> _TRY IT_
All that should come back is the lines of the data below from the one containing "3. Correct positioning" to the one containing "3.2 Locating Graves – Measuring and Marking", inclusive, exactly as they stand.

(Excerpts from a dataset)
--*--
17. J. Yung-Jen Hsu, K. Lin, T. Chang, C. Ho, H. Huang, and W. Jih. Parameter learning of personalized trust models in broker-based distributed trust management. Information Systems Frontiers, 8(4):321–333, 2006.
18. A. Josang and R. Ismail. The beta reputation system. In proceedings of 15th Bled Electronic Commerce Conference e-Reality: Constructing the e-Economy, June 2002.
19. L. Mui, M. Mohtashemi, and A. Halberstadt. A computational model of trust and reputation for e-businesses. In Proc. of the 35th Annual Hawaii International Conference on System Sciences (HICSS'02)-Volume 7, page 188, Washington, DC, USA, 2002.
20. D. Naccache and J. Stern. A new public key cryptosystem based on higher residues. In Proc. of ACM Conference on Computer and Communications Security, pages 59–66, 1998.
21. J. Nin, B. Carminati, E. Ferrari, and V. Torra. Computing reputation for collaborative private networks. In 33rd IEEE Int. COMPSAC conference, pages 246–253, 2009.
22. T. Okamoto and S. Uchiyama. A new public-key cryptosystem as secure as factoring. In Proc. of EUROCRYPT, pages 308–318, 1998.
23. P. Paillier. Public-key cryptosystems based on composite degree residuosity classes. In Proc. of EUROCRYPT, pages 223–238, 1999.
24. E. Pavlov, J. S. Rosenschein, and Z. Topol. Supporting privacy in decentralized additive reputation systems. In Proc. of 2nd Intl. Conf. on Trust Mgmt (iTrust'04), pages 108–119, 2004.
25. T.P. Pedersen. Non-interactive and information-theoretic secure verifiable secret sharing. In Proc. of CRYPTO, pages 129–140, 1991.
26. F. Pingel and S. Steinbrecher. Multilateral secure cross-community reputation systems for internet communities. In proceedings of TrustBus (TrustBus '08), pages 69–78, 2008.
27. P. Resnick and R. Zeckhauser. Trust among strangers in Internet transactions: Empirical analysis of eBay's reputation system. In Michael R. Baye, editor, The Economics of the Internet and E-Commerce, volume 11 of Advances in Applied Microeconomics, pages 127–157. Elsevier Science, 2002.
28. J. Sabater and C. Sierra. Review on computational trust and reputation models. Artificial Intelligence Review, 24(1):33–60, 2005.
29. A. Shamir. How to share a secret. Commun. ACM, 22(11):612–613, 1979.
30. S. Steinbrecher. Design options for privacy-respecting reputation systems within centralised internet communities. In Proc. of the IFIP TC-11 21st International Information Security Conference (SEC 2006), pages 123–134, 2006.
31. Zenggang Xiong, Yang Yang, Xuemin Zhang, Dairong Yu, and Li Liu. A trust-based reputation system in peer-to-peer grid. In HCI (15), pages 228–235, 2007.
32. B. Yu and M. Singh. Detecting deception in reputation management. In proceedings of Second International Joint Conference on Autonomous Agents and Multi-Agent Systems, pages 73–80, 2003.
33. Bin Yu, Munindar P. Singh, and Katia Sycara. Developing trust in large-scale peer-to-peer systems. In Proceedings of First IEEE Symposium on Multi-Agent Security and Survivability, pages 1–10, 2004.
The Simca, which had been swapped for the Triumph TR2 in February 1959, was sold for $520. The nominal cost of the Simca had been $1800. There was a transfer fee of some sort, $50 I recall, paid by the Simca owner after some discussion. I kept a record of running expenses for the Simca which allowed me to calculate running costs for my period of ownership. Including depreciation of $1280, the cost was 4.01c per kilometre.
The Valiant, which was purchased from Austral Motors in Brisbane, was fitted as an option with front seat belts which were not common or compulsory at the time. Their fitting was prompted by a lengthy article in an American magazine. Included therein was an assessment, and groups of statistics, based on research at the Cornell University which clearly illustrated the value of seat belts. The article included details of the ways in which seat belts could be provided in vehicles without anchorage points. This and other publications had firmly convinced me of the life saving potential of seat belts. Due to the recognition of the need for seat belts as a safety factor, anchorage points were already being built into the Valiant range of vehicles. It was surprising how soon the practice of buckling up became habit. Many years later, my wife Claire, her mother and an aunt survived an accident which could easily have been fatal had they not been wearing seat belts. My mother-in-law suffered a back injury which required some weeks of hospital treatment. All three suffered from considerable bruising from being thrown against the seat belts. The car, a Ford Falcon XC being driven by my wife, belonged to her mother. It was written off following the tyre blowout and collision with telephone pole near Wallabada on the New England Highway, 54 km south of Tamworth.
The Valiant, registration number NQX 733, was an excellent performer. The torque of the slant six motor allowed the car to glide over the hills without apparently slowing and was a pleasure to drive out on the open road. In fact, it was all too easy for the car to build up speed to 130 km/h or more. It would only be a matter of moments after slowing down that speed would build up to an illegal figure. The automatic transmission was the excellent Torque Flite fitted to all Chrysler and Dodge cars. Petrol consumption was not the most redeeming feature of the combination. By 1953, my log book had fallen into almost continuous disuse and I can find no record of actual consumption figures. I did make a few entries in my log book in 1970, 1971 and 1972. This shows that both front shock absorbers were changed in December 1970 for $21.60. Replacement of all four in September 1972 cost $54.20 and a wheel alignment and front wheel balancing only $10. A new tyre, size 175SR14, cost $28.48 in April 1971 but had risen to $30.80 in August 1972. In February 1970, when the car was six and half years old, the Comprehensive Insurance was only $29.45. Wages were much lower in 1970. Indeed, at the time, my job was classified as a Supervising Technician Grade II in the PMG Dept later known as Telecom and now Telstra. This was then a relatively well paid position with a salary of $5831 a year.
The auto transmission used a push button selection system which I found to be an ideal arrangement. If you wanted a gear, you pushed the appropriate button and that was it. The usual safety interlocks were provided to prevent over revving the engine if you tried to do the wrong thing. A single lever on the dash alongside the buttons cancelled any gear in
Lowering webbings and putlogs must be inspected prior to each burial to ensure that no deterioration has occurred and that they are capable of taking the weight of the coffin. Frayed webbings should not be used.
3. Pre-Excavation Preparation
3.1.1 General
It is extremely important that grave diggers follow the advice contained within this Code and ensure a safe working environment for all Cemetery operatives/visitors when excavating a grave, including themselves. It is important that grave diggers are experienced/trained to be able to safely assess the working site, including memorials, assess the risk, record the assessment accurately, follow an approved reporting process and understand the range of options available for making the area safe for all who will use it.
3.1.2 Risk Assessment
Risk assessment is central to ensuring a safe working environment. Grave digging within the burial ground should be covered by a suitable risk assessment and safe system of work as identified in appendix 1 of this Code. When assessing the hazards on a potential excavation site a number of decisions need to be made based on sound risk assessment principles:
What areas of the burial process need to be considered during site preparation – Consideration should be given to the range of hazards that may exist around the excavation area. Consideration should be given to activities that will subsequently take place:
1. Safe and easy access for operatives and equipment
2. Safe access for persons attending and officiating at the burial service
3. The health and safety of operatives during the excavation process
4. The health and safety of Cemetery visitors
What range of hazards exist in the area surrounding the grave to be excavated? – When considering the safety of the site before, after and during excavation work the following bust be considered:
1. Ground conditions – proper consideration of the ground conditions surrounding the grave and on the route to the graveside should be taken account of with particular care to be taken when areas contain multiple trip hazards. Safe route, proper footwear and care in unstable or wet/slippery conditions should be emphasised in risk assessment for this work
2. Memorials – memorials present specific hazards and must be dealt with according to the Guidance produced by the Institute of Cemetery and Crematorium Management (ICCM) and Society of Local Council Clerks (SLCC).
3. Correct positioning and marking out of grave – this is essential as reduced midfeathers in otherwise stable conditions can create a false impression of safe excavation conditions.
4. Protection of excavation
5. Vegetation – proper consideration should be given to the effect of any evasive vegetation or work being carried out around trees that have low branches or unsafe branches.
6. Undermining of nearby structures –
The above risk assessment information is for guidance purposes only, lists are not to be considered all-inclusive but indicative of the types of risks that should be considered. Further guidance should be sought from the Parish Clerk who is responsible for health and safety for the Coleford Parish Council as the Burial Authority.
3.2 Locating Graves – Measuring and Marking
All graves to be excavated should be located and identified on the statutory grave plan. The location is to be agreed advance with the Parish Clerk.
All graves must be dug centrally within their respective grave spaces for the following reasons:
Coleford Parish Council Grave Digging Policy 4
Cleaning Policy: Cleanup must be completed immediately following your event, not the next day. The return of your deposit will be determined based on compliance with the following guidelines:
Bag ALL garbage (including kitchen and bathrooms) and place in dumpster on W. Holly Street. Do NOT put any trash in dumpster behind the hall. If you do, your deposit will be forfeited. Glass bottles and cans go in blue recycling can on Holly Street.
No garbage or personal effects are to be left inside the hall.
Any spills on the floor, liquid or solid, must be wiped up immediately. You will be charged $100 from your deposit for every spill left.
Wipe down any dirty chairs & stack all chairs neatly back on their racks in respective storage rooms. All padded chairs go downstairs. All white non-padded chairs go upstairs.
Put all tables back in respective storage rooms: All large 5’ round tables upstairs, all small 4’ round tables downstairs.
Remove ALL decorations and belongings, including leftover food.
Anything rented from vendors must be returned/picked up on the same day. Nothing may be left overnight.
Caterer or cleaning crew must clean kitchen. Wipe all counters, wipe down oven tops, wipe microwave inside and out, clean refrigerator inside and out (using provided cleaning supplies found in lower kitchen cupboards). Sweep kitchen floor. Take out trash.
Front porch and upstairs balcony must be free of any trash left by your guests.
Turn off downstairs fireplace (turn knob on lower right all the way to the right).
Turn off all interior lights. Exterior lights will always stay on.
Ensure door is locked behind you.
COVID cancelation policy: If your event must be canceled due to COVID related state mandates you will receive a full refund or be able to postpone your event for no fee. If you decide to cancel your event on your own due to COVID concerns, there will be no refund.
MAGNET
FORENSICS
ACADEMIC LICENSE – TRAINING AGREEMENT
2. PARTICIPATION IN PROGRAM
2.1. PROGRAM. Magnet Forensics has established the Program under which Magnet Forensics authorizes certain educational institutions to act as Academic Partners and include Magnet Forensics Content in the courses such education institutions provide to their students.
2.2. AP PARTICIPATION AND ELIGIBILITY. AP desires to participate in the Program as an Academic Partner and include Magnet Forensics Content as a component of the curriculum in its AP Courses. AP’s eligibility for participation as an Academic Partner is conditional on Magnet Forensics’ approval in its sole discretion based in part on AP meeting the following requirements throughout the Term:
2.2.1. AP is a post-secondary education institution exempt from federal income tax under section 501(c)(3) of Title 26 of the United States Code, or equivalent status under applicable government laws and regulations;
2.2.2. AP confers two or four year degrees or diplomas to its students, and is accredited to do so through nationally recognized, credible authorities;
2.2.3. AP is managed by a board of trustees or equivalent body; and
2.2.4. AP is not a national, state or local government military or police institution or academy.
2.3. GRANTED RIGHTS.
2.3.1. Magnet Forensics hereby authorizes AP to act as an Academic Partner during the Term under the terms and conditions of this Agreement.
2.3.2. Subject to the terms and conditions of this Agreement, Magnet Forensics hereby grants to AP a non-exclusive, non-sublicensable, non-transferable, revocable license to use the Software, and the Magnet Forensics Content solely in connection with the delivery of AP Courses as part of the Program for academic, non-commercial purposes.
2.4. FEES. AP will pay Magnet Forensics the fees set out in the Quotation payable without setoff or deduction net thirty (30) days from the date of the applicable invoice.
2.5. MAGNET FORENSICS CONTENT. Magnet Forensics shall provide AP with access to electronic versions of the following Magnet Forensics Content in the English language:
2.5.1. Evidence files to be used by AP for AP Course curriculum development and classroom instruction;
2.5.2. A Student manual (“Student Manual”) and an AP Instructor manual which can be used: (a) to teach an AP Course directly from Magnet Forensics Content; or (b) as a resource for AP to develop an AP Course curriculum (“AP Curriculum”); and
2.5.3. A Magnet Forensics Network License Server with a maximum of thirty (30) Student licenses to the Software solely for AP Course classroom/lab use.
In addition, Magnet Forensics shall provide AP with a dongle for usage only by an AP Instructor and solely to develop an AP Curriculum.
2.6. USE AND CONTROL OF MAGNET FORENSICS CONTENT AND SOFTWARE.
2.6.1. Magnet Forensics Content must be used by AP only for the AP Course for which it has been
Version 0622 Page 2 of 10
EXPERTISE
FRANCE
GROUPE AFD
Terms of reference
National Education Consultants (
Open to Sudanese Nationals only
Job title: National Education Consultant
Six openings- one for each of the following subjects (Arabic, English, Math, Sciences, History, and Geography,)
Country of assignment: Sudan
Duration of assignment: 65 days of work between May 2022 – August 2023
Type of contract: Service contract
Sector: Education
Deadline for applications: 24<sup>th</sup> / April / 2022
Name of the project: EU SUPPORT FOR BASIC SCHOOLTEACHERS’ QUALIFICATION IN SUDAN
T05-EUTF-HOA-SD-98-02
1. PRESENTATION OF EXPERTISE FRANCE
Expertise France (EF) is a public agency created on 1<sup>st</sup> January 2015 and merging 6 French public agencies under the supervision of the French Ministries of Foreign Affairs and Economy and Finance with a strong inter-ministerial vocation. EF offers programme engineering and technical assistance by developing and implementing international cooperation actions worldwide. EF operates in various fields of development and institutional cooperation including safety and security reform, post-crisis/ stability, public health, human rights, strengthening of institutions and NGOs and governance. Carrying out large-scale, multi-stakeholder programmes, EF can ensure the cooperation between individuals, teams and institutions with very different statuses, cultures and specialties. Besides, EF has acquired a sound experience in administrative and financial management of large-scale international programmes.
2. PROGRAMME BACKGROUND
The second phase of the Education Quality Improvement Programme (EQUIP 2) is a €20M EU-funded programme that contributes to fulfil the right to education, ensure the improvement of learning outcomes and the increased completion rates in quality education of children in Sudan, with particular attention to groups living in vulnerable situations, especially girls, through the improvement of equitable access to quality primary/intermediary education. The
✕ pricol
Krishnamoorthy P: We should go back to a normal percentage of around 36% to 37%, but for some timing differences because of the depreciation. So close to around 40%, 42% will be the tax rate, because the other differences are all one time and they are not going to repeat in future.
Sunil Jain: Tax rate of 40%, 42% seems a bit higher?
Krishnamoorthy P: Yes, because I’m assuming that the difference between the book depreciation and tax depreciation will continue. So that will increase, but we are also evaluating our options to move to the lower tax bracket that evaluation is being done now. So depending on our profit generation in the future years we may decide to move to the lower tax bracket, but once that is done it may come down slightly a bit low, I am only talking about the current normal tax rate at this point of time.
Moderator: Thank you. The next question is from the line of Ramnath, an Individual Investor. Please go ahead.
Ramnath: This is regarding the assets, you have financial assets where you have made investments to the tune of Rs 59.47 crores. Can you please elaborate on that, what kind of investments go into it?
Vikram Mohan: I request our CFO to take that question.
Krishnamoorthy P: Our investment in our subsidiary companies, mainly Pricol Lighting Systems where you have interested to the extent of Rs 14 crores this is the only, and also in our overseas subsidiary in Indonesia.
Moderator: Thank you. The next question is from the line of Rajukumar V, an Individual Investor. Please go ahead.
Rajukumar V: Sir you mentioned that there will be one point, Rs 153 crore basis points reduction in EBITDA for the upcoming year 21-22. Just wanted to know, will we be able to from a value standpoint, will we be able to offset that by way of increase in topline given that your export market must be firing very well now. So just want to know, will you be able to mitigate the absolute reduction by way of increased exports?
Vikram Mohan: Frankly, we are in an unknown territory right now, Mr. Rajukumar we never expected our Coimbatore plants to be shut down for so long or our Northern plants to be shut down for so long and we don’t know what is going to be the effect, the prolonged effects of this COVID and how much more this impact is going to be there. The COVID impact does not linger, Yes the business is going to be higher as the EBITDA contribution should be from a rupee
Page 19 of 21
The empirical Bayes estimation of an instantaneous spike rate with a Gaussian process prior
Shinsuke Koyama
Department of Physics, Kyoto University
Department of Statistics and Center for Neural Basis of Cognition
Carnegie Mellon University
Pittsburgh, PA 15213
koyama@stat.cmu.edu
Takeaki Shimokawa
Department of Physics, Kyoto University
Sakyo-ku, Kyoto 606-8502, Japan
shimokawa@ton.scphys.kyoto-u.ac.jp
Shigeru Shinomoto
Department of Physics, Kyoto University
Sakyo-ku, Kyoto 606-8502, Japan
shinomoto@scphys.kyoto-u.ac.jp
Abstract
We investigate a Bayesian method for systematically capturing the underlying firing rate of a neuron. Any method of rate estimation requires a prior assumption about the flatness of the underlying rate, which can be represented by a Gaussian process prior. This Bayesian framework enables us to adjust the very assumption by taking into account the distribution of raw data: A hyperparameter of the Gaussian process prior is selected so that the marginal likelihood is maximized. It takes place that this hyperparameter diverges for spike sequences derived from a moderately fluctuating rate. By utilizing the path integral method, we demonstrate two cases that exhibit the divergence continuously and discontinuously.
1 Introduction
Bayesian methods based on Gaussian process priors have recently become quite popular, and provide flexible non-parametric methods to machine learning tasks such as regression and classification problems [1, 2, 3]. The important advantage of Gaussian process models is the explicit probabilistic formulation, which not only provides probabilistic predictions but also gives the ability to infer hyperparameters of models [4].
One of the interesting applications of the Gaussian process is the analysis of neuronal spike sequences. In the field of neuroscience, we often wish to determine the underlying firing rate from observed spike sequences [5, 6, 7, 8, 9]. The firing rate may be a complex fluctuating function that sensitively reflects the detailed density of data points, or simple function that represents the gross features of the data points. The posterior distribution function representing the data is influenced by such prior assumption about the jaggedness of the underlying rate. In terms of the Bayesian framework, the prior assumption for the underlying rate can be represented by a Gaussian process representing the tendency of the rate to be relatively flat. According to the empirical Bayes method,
--*--
> _ANSWER SECTION_
3. Correct positioning and marking out of grave – this is essential as reduced midfeathers in otherwise stable conditions can create a false impression of safe excavation conditions.
4. Protection of excavation
5. Vegetation – proper consideration should be given to the effect of any evasive vegetation or work being carried out around trees that have low branches or unsafe branches.
6. Undermining of nearby structures –
The above risk assessment information is for guidance purposes only, lists are not to be considered all-inclusive but indicative of the types of risks that should be considered. Further guidance should be sought from the Parish Clerk who is responsible for health and safety for the Coleford Parish Council as the Burial Authority.
3.2 Locating Graves – Measuring and Marking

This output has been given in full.